--- TASK DESCRIPTION ---
A complete transcription of the material, exact in every line, is what is wanted.

************

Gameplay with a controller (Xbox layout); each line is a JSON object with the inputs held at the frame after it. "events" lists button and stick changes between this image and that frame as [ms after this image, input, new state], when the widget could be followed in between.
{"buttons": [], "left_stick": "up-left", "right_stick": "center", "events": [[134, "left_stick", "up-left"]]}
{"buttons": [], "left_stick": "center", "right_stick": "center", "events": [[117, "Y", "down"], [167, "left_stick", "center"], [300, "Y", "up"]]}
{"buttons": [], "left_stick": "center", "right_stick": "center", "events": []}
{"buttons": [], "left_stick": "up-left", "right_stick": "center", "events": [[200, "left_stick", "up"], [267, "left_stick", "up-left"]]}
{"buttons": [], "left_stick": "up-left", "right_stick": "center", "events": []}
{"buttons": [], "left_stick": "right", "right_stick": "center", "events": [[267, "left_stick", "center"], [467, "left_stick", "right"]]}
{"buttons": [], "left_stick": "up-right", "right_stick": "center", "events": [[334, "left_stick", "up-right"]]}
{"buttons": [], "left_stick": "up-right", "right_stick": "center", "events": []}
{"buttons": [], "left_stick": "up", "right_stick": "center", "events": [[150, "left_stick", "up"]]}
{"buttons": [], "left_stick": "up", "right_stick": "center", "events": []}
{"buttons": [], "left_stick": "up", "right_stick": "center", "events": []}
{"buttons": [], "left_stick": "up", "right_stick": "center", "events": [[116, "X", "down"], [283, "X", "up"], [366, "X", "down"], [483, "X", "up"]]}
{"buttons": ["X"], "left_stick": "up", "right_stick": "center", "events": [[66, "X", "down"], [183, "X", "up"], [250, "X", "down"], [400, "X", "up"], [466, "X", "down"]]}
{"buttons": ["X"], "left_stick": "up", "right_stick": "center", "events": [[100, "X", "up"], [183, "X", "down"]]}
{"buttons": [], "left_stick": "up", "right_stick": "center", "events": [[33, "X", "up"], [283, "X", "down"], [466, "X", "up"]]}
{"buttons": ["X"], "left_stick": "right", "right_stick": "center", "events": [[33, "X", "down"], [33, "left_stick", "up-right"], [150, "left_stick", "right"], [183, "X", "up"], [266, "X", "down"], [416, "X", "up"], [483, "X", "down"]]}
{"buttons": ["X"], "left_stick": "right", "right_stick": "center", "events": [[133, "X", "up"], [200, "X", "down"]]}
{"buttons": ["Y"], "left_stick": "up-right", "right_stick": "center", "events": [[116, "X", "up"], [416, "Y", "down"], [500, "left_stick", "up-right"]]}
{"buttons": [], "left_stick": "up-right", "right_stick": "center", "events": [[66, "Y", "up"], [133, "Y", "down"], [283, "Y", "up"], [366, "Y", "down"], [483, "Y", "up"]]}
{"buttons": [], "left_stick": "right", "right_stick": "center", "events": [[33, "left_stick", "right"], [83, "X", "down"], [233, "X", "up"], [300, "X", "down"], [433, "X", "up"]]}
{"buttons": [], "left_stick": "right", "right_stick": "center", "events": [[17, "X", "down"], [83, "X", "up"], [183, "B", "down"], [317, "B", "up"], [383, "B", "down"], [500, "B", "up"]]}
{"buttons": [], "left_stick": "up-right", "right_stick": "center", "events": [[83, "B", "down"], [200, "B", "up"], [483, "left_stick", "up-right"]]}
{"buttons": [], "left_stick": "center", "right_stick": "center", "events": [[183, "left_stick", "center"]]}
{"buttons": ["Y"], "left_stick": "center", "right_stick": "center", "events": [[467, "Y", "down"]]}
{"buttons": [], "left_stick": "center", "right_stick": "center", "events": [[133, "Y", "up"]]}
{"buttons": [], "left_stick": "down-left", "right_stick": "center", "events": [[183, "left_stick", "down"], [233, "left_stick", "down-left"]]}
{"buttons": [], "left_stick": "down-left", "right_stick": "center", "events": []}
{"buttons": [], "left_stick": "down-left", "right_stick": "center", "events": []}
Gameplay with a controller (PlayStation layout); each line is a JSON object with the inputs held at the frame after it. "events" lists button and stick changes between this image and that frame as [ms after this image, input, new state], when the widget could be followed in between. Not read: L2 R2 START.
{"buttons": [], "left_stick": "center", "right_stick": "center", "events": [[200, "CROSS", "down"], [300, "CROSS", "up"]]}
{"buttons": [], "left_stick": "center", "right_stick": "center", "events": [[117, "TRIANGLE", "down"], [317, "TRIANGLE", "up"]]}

************

--- ANSWER TO THE EXERCISE ---
Gameplay with a controller (Xbox layout); each line is a JSON object with the inputs held at the frame after it. "events" lists button and stick changes between this image and that frame as [ms after this image, input, new state], when the widget could be followed in between.
{"buttons": [], "left_stick": "up-left", "right_stick": "center", "events": [[134, "left_stick", "up-left"]]}
{"buttons": [], "left_stick": "center", "right_stick": "center", "events": [[117, "Y", "down"], [167, "left_stick", "center"], [300, "Y", "up"]]}
{"buttons": [], "left_stick": "center", "right_stick": "center", "events": []}
{"buttons": [], "left_stick": "up-left", "right_stick": "center", "events": [[200, "left_stick", "up"], [267, "left_stick", "up-left"]]}
{"buttons": [], "left_stick": "up-left", "right_stick": "center", "events": []}
{"buttons": [], "left_stick": "right", "right_stick": "center", "events": [[267, "left_stick", "center"], [467, "left_stick", "right"]]}
{"buttons": [], "left_stick": "up-right", "right_stick": "center", "events": [[334, "left_stick", "up-right"]]}
{"buttons": [], "left_stick": "up-right", "right_stick": "center", "events": []}
{"buttons": [], "left_stick": "up", "right_stick": "center", "events": [[150, "left_stick", "up"]]}
{"buttons": [], "left_stick": "up", "right_stick": "center", "events": []}
{"buttons": [], "left_stick": "up", "right_stick": "center", "events": []}
{"buttons": [], "left_stick": "up", "right_stick": "center", "events": [[116, "X", "down"], [283, "X", "up"], [366, "X", "down"], [483, "X", "up"]]}
{"buttons": ["X"], "left_stick": "up", "right_stick": "center", "events": [[66, "X", "down"], [183, "X", "up"], [250, "X", "down"], [400, "X", "up"], [466, "X", "down"]]}
{"buttons": ["X"], "left_stick": "up", "right_stick": "center", "events": [[100, "X", "up"], [183, "X", "down"]]}
{"buttons": [], "left_stick": "up", "right_stick": "center", "events": [[33, "X", "up"], [283, "X", "down"], [466, "X", "up"]]}
{"buttons": ["X"], "left_stick": "right", "right_stick": "center", "events": [[33, "X", "down"], [33, "left_stick", "up-right"], [150, "left_stick", "right"], [183, "X", "up"], [266, "X", "down"], [416, "X", "up"], [483, "X", "down"]]}
{"buttons": ["X"], "left_stick": "right", "right_stick": "center", "events": [[133, "X", "up"], [200, "X", "down"]]}
{"buttons": ["Y"], "left_stick": "up-right", "right_stick": "center", "events": [[116, "X", "up"], [416, "Y", "down"], [500, "left_stick", "up-right"]]}
{"buttons": [], "left_stick": "up-right", "right_stick": "center", "events": [[66, "Y", "up"], [133, "Y", "down"], [283, "Y", "up"], [366, "Y", "down"], [483, "Y", "up"]]}
{"buttons": [], "left_stick": "right", "right_stick": "center", "events": [[33, "left_stick", "right"], [83, "X", "down"], [233, "X", "up"], [300, "X", "down"], [433, "X", "up"]]}
{"buttons": [], "left_stick": "right", "right_stick": "center", "events": [[17, "X", "down"], [83, "X", "up"], [183, "B", "down"], [317, "B", "up"], [383, "B", "down"], [500, "B", "up"]]}
{"buttons": [], "left_stick": "up-right", "right_stick": "center", "events": [[83, "B", "down"], [200, "B", "up"], [483, "left_stick", "up-right"]]}
{"buttons": [], "left_stick": "center", "right_stick": "center", "events": [[183, "left_stick", "center"]]}
{"buttons": ["Y"], "left_stick": "center", "right_stick": "center", "events": [[467, "Y", "down"]]}
{"buttons": [], "left_stick": "center", "right_stick": "center", "events": [[133, "Y", "up"]]}
{"buttons": [], "left_stick": "down-left", "right_stick": "center", "events": [[183, "left_stick", "down"], [233, "left_stick", "down-left"]]}
{"buttons": [], "left_stick": "down-left", "right_stick": "center", "events": []}
{"buttons": [], "left_stick": "down-left", "right_stick": "center", "events": []}
Gameplay with a controller (PlayStation layout); each line is a JSON object with the inputs held at the frame after it. "events" lists button and stick changes between this image and that frame as [ms after this image, input, new state], when the widget could be followed in between. Not read: L2 R2 START.
{"buttons": [], "left_stick": "center", "right_stick": "center", "events": [[200, "CROSS", "down"], [300, "CROSS", "up"]]}
{"buttons": [], "left_stick": "center", "right_stick": "center", "events": [[117, "TRIANGLE", "down"], [317, "TRIANGLE", "up"]]}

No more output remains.